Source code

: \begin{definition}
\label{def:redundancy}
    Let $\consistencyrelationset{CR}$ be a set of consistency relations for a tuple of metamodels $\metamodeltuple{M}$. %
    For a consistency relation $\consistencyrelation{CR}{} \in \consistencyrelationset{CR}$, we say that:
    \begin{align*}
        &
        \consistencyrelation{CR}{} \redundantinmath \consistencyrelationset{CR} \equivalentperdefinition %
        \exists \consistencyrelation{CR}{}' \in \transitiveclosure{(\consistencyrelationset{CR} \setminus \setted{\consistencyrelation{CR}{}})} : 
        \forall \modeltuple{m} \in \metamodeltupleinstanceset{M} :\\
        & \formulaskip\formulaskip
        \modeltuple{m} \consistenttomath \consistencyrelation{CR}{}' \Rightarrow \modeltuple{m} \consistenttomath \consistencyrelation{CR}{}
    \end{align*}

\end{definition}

■ ■ ■

▶ _Problem requirements_
What belongs in the answer is each line of the listing that contains the word "consistencyrelationset".

▶ _Result for this exercise_
    Let $\consistencyrelationset{CR}$ be a set of consistency relations for a tuple of metamodels $\metamodeltuple{M}$. %
    For a consistency relation $\consistencyrelation{CR}{} \in \consistencyrelationset{CR}$, we say that:
        \consistencyrelation{CR}{} \redundantinmath \consistencyrelationset{CR} \equivalentperdefinition %
        \exists \consistencyrelation{CR}{}' \in \transitiveclosure{(\consistencyrelationset{CR} \setminus \setted{\consistencyrelation{CR}{}})} : 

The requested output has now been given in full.